Segment Open
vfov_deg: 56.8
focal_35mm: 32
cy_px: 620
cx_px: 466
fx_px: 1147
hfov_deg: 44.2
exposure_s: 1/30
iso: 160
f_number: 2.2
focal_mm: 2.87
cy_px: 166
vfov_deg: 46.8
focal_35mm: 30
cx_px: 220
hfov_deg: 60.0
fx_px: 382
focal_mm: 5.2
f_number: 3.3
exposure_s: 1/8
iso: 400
Segment Closed
Segment Open
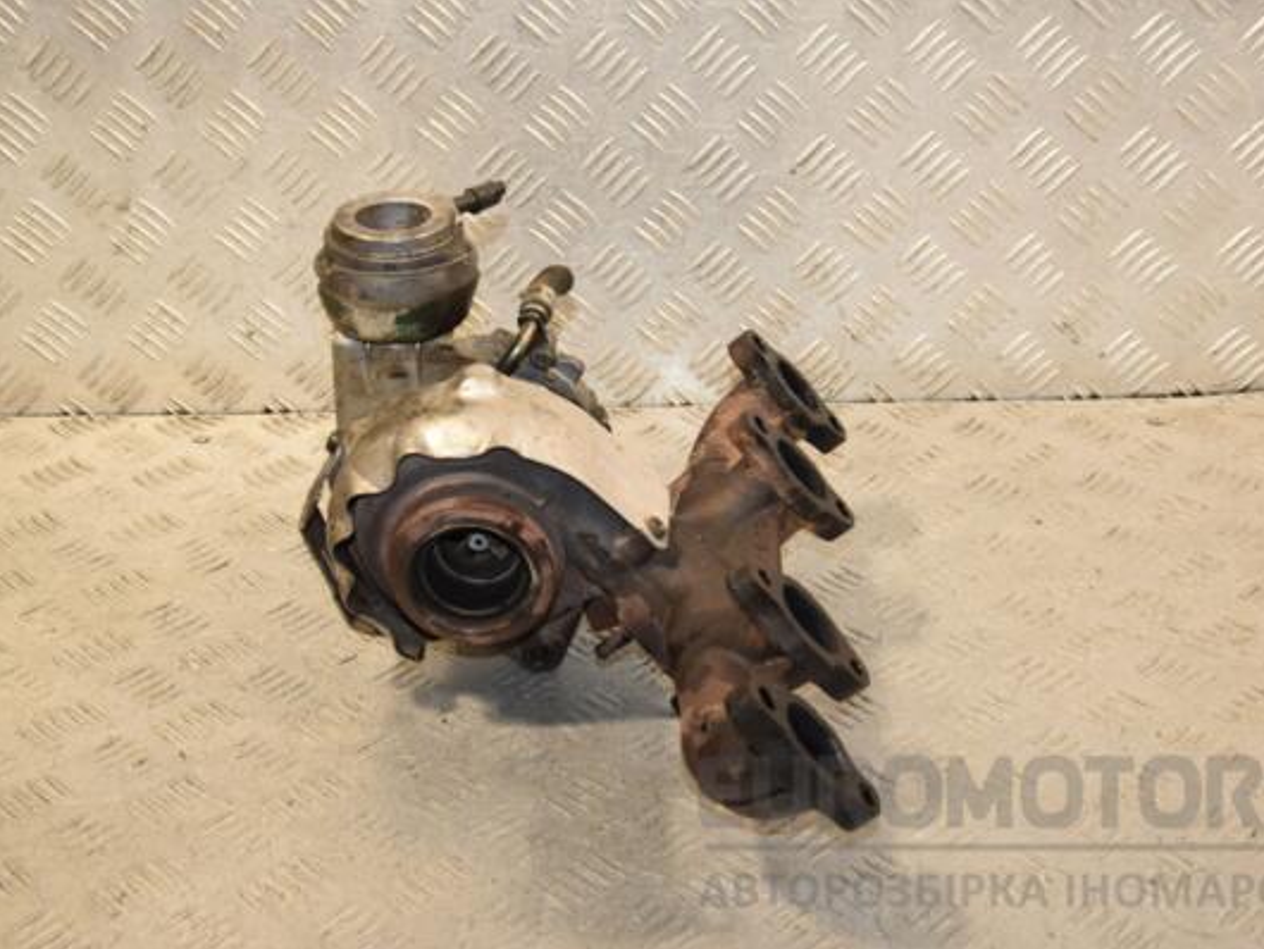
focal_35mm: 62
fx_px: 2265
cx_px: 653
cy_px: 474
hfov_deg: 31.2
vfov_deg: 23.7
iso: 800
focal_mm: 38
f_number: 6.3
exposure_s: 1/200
Segment Closed
Each line in the entries above, starting at the line with "fx_px: 2265" and ending at the line with "exposure_s: 1/200", is to be printed exactly, and only those lines.

**Result of the task**
fx_px: 2265
cx_px: 653
cy_px: 474
hfov_deg: 31.2
vfov_deg: 23.7
iso: 800
focal_mm: 38
f_number: 6.3
exposure_s: 1/200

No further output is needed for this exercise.